Public.com, the New York-based investing platform founded in 2019, is adding dynamic bank transfers to its AI Agents, extending its automation pitch beyond portfolio rules and into cash-flow management.

https://x.com/public/status/2061866200947130778

The company has spent the last several years expanding well beyond commission-free stock trading. Its platform now offers access to stocks, fractional shares, ETFs, options, cryptocurrencies, bonds, Treasuries, IRAs, high-yield cash accounts, direct indexing, social features, research tools, and AI-powered investing tools.

Public.com has recently described itself as the world's first "Agentic Brokerage," a framing that points to a broader shift from merely offering investment products to automating investment decisions and workflows. The new bank-transfer capability is a concrete example of that strategy: users can set rules in plain English that monitor balances, schedules, or market conditions, then move money between linked accounts when those conditions are met.

In a short product demonstration, the company shows a user creating an automation that says: "Anytime my brokerage cash drops below $5,000, automatically transfer $1,000 from my connected bank account."

The demo also shows other fund-management workflows, including automatically transferring cash into a brokerage account when balances fall below a threshold, sweeping excess funds from checking accounts into investment accounts, moving money into high-yield cash products on a schedule, and funding market purchases during specific events, such as significant intraday declines in SPY.

The update moves Public.com's AI Agents from portfolio management toward liquidity management across banking and brokerage accounts. For retail investors, that matters because sophisticated automation has historically required a mix of financial institutions, third-party software, spreadsheets, or custom code.

Public.com is trying to collapse that complexity into a conversational interface. Instead of manually moving money between accounts or configuring rigid banking rules, users can describe what they want to happen and have AI agents monitor balances, schedules, and market conditions on their behalf.

The implications go beyond convenience. Automated cash management can help investors keep idle cash invested, maintain minimum account balances, systematically buy market dips, or enforce long-term investing rules without constant manual intervention. For investors prone to procrastination, FOMO, or market-timing mistakes, rule-based automation may improve consistency.

The launch also fits a larger fintech shift: AI moving from an information layer to an execution layer. Many brokerages now offer AI-assisted research or portfolio insights. Public.com is pushing toward agents that can monitor conditions and execute approved actions, bringing some of the workflow automation long used by professional investors closer to retail accounts.

The company has raised more than $400 million from investors. Its most recent financing, a $135 million Series D-2 announced in December 2024, included $105 million in equity financing and $30 million in debt led by Accel. Other backers include Greycroft, Lakestar, Tiger Global, and individuals including Will Smith, Tony Hawk, Maria Sharapova, and The Chainsmokers.
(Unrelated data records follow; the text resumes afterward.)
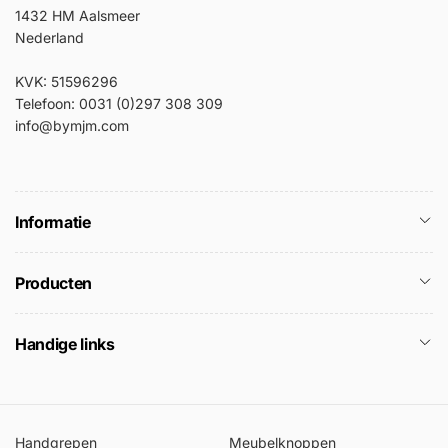
1432 HM Aalsmeer
Nederland
KVK: 51596296
Telefoon: 0031 (0)297 308 309
info@bymjm.com
Informatie
Producten
Handige links
Handgrepen
Meubelknoppen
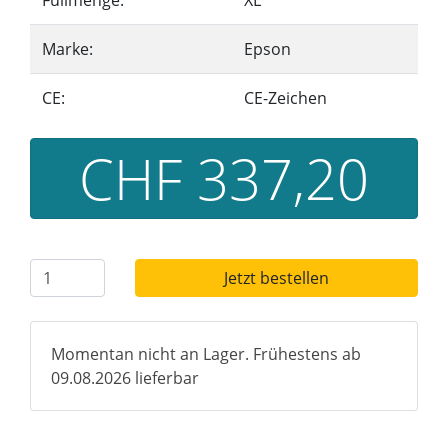
Füllmenge:
XL
Marke:
Epson
CE:
CE-Zeichen
CHF 337,20
Jetzt bestellen
Momentan nicht an Lager. Frühestens ab
09.08.2026 lieferbar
Public.com operates as a registered broker-dealer and has continued to broaden its product lineup as competition among retail investing platforms intensifies. The bank-linking feature is less about a single transfer tool than about establishing AI agents as a trusted operating layer for personal finance.

That vision is still early. Investors remain responsible for the rules they create, and all investing carries risk. Public.com says it emphasizes transparency through activity logs and user approvals.

Still, the direction is clear: brokerages are beginning to compete not only on assets, fees, and research tools, but on who can build the most capable financial agents. Public.com is betting that the future investor will not just use software. They will manage a team of AI agents working on their behalf.